Efficient and Effective Object Detection and Recognition: from Convolutions to Transformers


Student Name: Tianxiao Zhang
Defense Date:
Location: Eaton Hall, Room 2001B
Chair: Bo Luo

Prasad Kulkarni

Fengjun Li

Cuncong Zhong

Guanghui Wang

Huazhen Fang

Abstract:

With the development of Convolutional Neural Networks (CNNs), computer vision has entered a new era, significantly enhancing the performance of tasks such as image classification, object detection, segmentation, and recognition. Furthermore, the introduction of Transformer architectures has brought the attention mechanism and a global perspective to computer vision, advancing the field to a new level. The inductive bias inherent in CNNs makes convolutional models particularly well-suited for processing images and videos. On the other hand, the attention mechanism in Transformer models allows them to capture global relationships between tokens. While Transformers often require more data and longer training periods compared to their convolutional counterparts, they have the potential to achieve comparable or even superior performance when the constraints of data availability and training time are mitigated.

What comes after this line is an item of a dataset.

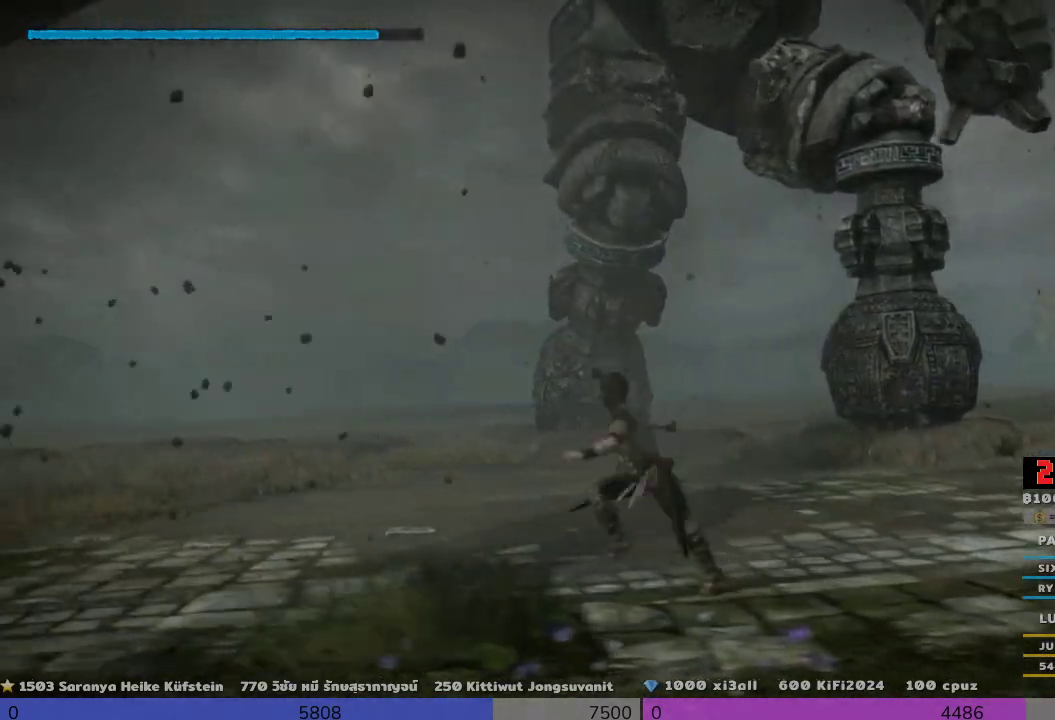
{"buttons": [], "left_stick": "up", "right_stick": "center", "events": [[167, "left_stick", "up-left"], [333, "left_stick", "up"]]}
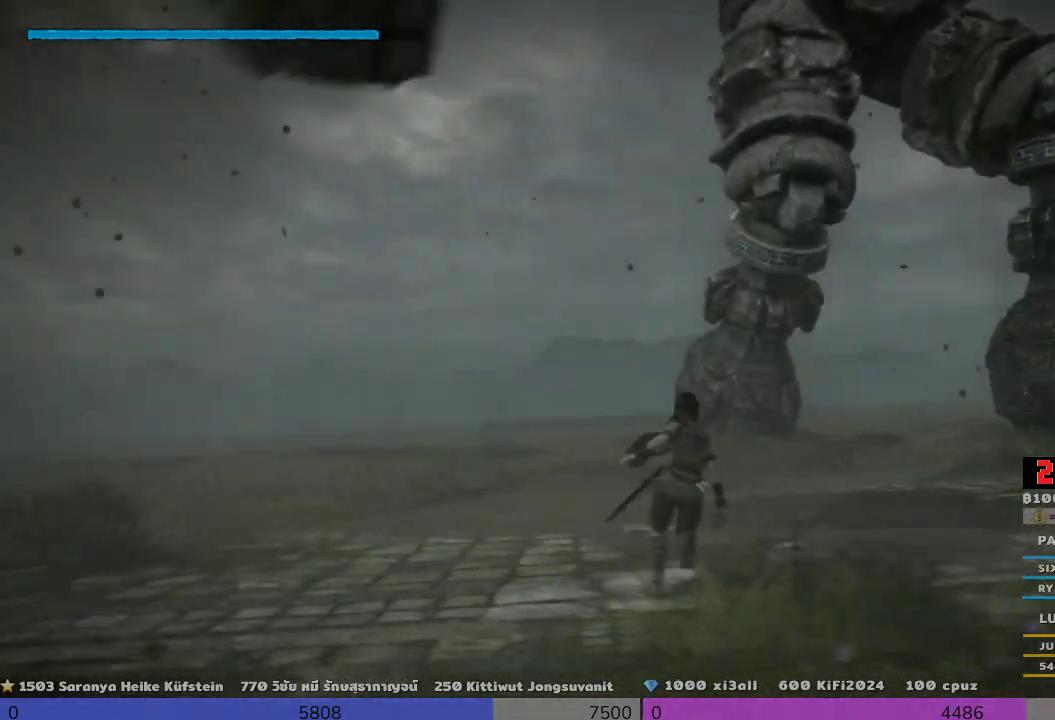
{"buttons": [], "left_stick": "up", "right_stick": "center", "events": [[300, "right_stick", "down"], [500, "right_stick", "center"]]}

In this work, we propose more efficient and effective CNNs and Transformers to increase the performance of object detection and recognition. (1) A novel approach is proposed for real-time detection and tracking of small golf balls by combining object detection with the Kalman filter. Several classical object detection models were implemented and compared in terms of detection precision and speed. (2) To address the domain shift problem in object detection, we employ generative adversarial networks (GANs) to generate images from different domains. The original RGB images are concatenated with the corresponding GAN-generated images to form a 6-channel representation, improving model performance across domains. (3) A dynamic strategy for improving label assignment in modern object detection models is proposed. Rather than relying on fixed or statistics-based adaptive thresholds, a dynamic paradigm is introduced to define positive and negative samples. This allows more high-quality samples to be selected as positives, reducing the gap between classification and IoU scores and producing more accurate bounding boxes. (4) An efficient hybrid architecture combining Vision Transformers and convolutional layers is introduced for object recognition, particularly for small datasets. Lightweight depth-wise convolution modules bypass the entire Transformer block to capture local details that the Transformer backbone might overlook. The majority of the computations and parameters remain within the Transformer architecture, resulting in significantly improved performance with minimal overhead. (5) An innovative Multi-Overlapped-Head Self-Attention mechanism is introduced to enhance information exchange between heads in the Multi-Head Self-Attention mechanism of Vision Transformers. By overlapping adjacent heads during self-attention computation, information can flow between heads, leading to further improvements in vision recognition.

Degree: PhD Dissertation Defense (EE)
Degree Type: PhD Dissertation Defense
Degree Field: Electrical Engineering